• **GOAL OF THE EXERCISE**
Repeat the following entries verbatim, apart from the pictures.

(Dataset entries)
________

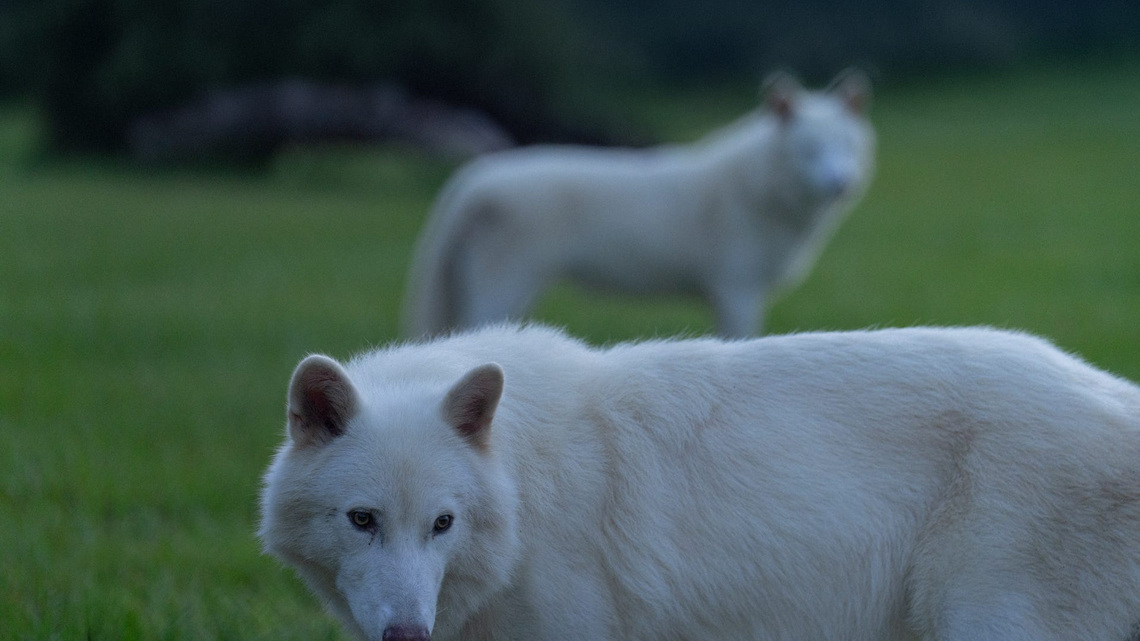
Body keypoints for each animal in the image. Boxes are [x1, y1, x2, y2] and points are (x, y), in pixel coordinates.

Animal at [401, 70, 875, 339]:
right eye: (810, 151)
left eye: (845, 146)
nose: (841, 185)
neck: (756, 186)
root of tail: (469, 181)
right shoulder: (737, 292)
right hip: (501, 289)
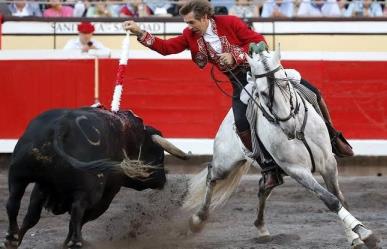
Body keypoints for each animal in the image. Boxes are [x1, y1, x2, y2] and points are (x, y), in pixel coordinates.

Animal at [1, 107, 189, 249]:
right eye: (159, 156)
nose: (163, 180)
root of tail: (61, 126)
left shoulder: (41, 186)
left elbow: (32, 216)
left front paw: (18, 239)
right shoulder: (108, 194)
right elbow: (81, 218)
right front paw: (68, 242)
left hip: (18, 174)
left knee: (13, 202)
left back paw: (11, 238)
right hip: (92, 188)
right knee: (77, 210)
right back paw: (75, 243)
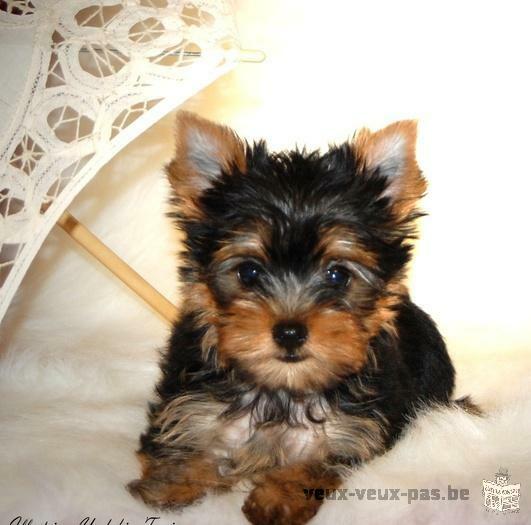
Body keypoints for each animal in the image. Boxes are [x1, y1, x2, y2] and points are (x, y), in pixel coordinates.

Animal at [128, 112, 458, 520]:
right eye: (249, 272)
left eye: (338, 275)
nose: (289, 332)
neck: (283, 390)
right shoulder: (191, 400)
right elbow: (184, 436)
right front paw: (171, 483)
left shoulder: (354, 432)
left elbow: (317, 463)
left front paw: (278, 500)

________

• **RESPONSE BELOW**
Body keypoints for each animal in the image. Boxes are [x1, y1, x2, y2] and points are (x, y), in pixel coordinates.

Animal at [401, 70, 875, 339]:
right eye: (810, 151)
left eye: (845, 146)
nose: (841, 185)
neck: (756, 186)
root of tail: (469, 181)
right shoulder: (737, 292)
right hip: (501, 289)
Body keypoints for each animal in the image. Boxes are [x1, y1, x2, y2] and points are (x, y), in pixel coordinates.

Animal at [1, 107, 189, 249]:
right eye: (159, 156)
nose: (163, 180)
root of tail: (61, 126)
left shoulder: (41, 186)
left elbow: (32, 216)
left front paw: (18, 239)
right shoulder: (108, 194)
right elbow: (81, 218)
right front paw: (68, 242)
left hip: (18, 174)
left knee: (13, 202)
left back paw: (11, 238)
right hip: (92, 188)
right knee: (77, 210)
right back paw: (75, 243)
Body keypoints for each animal in the image. Boxes are [x1, y1, x2, y2] and points are (x, y), in pixel coordinates.

Animal at [128, 112, 458, 520]:
right eye: (249, 272)
left eye: (338, 275)
nose: (289, 332)
neck: (283, 390)
right shoulder: (191, 400)
right elbow: (184, 436)
right front paw: (171, 483)
left shoulder: (354, 432)
left elbow: (317, 463)
left front paw: (278, 500)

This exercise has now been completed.